**Tâches**.
• 1. Répondez brièvement à partir du texte fourni.
(a) En quelle année Washington parraine-t-il un mouvement sécessionniste au Panamá ?
(b) Dans quels pays Roosevelt envoyait-il ses marines ?
(c) Quel prix Roosevelt reçoit-il ?
• 2. Recopiez le passage du texte fourni de "Pour Benoît Bréville, Donald" à "de la paix.", en substituant "fusiliers marins" à "marines".

====== Texte fourni

Le Monde Diplomatique novembre 2025

Bernard GENSANE

Pour Benoît Bréville, Donald Trump mérite le Nobel ! : héoricien de la « diplomatie du gourdin », le président Theodore Roosevelt considérait l’Amérique latine comme une « arrière-cour » où les États-Unis pouvaient intervenir à leur guise. À la moindre menace contre les intérêts américains, il envoyait ses marines — au Honduras, en République dominicaine, à Cuba. En 1903, Washington parraine un mouvement sécessionniste au Panamá, alors province colombienne, afin de s’assurer le contrôle du futur canal. Trois ans plus tard, auréolé de sa médiation dans le conflit russo-japonais, Roosevelt reçoit le prix Nobel de la paix.

============
====== Liste des données

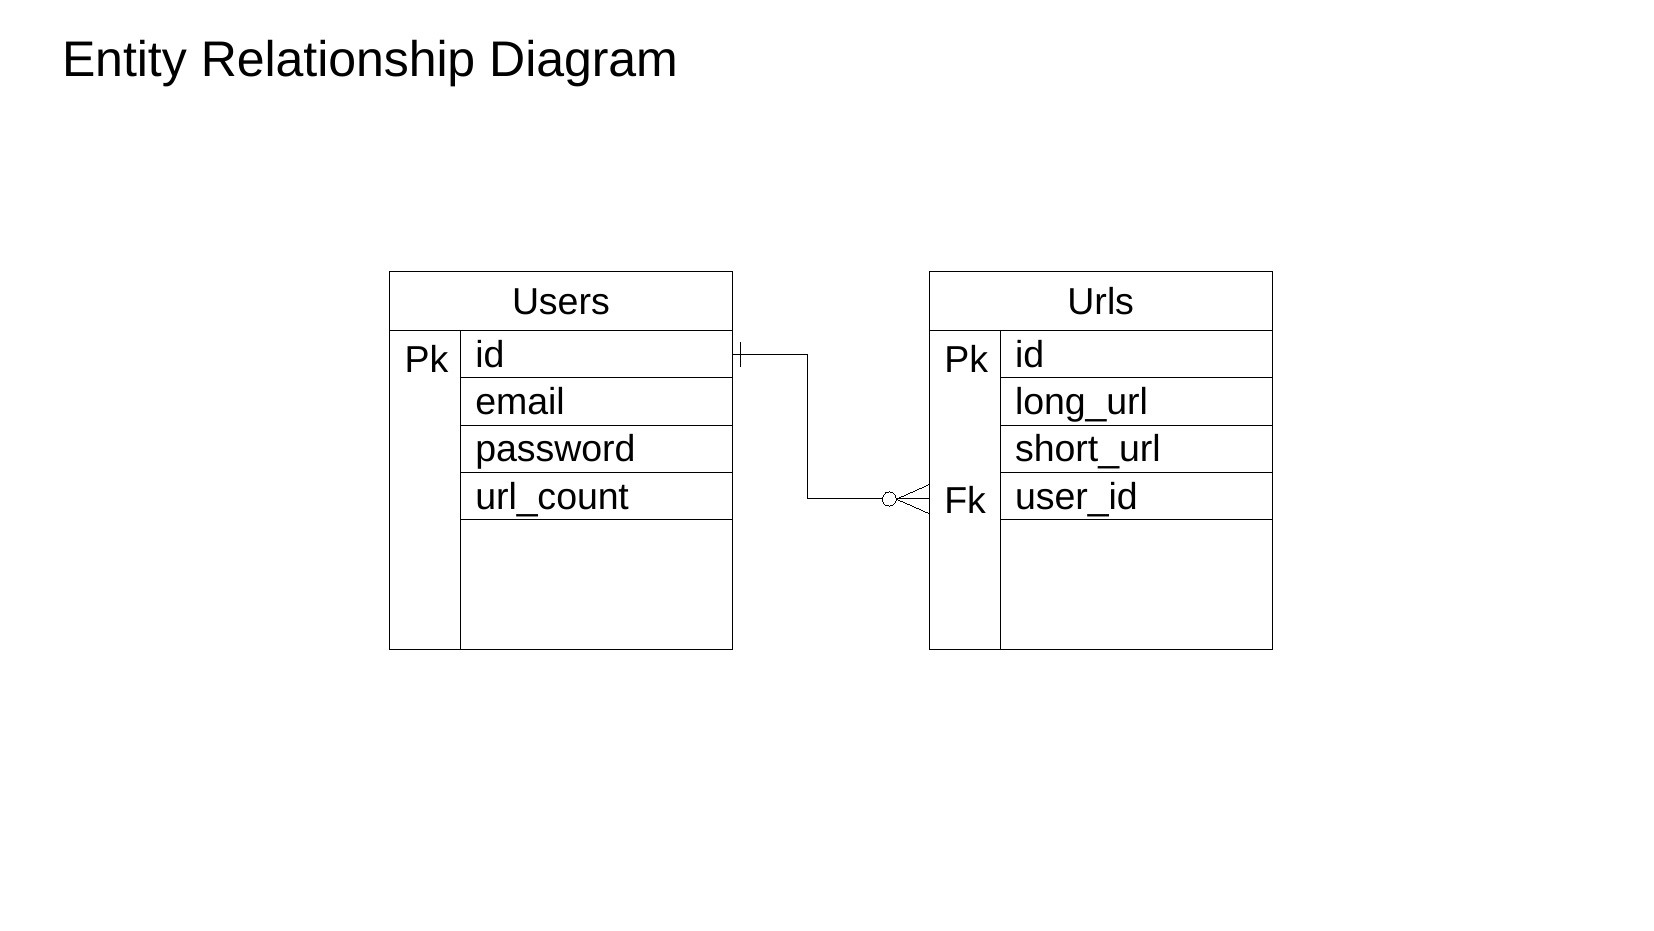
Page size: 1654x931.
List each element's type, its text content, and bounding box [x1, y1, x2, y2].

text_box Entity Relationship Diagram [47, 23, 1607, 95]
text_box Pk [929, 330, 1003, 388]
text_box email [460, 377, 733, 426]
text_box Pk [389, 330, 464, 388]
text_box url_count [460, 473, 733, 520]
text_box user_id [1013, 473, 1273, 520]
text_box Users [389, 271, 733, 330]
text_box long_url [1000, 377, 1273, 426]
text_box Urls [929, 271, 1273, 330]
text_box id [1003, 330, 1273, 377]
text_box Fk [929, 472, 1013, 530]
text_box short_url [1000, 426, 1273, 473]
text_box id [464, 330, 733, 377]
text_box password [460, 426, 733, 473]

============

**Corrigé**.
• 1.
(a) En 1903.
(b) Au Honduras, en République dominicaine et à Cuba.
(c) Le prix Nobel de la paix.

• 2.
Pour Benoît Bréville, Donald Trump mérite le Nobel ! : héoricien de la « diplomatie du gourdin », le président Theodore Roosevelt considérait l’Amérique latine comme une « arrière-cour » où les États-Unis pouvaient intervenir à leur guise. À la moindre menace contre les intérêts américains, il envoyait ses fusiliers marins — au Honduras, en République dominicaine, à Cuba. En 1903, Washington parraine un mouvement sécessionniste au Panamá, alors province colombienne, afin de s’assurer le contrôle du futur canal. Trois ans plus tard, auréolé de sa médiation dans le conflit russo-japonais, Roosevelt reçoit le prix Nobel de la paix.